What the sidecar can and cannot see:
| Traffic shape | Token counts | Quota signals |
|---|
| Non-streaming JSON (Anthropic / OpenAI / Google) | yes — per-provider body parser | yes |
Streaming (text/event-stream) | no — body is opaque without a parallel SSE parser | yes — headers are always present |
| Pinned-cert TLS CONNECT (Claude Code Max OAuth tunnel) | no — body is end-to-end encrypted | no |
For pinned-cert tunnels the sidecar emits a “credential was used” attribution row (billing_mode=flat_rate, no tokens, cost_confidence=unknown) so the Subscriptions panel still shows usage. We deliberately do not MITM with a custom CA — CLIs with pinned certs would reject it, and the honest answer is that the body is private.
Body buffering uses io.TeeReader with a 10 MB cap so streaming UX is preserved while a pathological upstream cannot OOM the sidecar. Reads beyond the cap pass through to the agent unmodified but are not parsed.

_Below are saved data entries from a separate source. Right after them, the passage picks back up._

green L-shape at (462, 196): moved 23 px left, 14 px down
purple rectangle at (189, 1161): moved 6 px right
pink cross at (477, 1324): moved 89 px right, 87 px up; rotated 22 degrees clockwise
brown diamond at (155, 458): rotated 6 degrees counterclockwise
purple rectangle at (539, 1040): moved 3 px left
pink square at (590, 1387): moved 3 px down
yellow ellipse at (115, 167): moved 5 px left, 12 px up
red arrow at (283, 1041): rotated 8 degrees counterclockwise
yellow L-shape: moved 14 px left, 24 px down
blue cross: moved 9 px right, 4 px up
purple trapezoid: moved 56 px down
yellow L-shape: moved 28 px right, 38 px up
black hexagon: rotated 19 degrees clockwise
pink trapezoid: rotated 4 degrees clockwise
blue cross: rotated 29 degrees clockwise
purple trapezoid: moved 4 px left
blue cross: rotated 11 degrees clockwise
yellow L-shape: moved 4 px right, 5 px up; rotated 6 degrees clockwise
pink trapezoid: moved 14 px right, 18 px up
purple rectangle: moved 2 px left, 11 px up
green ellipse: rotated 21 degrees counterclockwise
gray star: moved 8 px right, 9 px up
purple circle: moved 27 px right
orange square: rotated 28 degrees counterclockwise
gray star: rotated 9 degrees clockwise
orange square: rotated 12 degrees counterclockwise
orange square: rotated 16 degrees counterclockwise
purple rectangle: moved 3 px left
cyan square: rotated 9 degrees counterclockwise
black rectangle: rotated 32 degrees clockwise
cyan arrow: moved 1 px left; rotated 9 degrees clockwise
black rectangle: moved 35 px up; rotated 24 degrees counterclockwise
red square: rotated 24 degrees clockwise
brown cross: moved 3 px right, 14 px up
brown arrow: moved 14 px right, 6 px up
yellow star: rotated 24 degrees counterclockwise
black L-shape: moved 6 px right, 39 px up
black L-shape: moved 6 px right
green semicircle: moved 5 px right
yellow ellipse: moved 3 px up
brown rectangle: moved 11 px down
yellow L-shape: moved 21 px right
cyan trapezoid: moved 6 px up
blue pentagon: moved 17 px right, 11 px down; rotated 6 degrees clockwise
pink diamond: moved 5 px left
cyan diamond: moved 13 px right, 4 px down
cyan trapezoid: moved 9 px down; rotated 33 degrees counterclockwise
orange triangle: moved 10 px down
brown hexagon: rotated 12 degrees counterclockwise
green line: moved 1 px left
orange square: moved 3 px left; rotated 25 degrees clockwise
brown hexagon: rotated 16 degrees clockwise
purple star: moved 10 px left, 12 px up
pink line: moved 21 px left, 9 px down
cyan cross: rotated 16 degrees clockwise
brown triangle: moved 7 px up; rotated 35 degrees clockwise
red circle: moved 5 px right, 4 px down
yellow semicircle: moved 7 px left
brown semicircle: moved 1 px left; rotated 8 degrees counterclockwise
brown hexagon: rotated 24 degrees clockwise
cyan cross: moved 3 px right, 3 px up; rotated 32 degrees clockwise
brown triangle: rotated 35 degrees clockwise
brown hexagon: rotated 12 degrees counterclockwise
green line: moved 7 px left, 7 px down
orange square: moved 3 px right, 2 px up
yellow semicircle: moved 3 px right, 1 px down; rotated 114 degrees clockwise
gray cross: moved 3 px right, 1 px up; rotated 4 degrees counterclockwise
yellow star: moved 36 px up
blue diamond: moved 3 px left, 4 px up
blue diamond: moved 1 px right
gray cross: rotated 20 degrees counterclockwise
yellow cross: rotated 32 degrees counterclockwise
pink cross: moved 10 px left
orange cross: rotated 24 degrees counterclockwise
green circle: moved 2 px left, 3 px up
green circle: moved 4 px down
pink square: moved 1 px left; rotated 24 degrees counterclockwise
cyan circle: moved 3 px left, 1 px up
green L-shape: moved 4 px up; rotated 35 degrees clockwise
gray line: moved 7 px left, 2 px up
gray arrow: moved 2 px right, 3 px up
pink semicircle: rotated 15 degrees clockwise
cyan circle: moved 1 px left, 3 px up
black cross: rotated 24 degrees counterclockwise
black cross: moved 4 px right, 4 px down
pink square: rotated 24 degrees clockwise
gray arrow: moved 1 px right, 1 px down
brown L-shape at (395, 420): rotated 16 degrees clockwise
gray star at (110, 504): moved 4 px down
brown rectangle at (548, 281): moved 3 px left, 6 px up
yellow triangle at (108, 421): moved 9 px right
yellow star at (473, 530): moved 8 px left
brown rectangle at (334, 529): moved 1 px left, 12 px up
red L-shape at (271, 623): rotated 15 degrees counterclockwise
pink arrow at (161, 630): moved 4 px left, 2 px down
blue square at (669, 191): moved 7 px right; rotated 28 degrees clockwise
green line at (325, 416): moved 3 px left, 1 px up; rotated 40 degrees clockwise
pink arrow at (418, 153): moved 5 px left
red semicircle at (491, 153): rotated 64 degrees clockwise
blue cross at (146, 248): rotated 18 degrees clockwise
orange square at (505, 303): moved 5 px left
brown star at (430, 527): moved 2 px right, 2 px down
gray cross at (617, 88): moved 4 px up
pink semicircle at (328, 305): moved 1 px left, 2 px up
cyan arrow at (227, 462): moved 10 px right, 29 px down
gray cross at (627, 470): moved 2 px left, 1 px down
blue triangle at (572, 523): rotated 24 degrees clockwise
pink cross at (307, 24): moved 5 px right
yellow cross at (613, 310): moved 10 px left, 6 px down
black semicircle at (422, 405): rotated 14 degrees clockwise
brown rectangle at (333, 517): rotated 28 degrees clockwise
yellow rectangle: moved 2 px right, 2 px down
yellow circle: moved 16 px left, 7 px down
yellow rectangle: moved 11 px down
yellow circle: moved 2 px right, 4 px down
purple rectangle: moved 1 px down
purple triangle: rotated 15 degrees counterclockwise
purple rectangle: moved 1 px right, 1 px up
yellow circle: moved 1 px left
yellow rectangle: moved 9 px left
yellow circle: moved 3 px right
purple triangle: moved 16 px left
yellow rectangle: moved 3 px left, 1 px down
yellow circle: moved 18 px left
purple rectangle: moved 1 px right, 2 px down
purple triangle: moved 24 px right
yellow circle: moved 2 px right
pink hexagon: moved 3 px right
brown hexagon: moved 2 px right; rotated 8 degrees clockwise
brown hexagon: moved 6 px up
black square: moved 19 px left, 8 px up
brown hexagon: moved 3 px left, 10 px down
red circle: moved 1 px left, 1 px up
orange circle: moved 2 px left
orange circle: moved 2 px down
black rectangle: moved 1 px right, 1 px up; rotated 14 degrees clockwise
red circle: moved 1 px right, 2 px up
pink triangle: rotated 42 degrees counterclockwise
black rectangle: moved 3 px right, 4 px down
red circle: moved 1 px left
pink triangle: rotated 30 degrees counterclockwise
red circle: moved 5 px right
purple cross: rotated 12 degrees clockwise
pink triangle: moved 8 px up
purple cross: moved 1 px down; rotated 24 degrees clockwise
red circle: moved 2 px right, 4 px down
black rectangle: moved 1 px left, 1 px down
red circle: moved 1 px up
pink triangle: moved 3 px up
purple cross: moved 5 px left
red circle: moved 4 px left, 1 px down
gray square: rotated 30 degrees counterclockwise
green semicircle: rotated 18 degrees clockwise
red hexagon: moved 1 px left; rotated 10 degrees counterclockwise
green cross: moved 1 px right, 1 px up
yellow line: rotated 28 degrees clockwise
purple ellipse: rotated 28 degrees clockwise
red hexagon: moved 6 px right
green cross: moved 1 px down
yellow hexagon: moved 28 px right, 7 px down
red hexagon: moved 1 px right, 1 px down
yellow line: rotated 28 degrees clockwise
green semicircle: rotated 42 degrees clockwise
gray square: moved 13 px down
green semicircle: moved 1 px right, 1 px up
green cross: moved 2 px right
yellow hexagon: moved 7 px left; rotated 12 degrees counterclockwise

Look for the llm.call journal entry: if it exists, the call was metered. If you see exec.command with claude and no llm.call, the OAuth tunnel was used and the row will land as flat-rate.
Gotchas
- Soft budgets still emit entries. A soft budget at 120% still writes
budget.warning to the journal — the UI uses this to paint red. Don’t filter out “soft” when looking for “who was over”.
- Stream path is unmetered.
wrappedProvider.Stream() bypasses the full middleware (token counts arrive in the terminal message_delta event, which the sync CallResponse shape can’t carry). Streaming callers pay through orchestrator-level accounting that predates this package.
- Pricing is estimated.
pricing.go hard-codes per-token prices per (provider, model). When the provider ships a new model the estimate falls to zero until pricing is added — check internal/paymaster/pricing.go after any provider upgrade.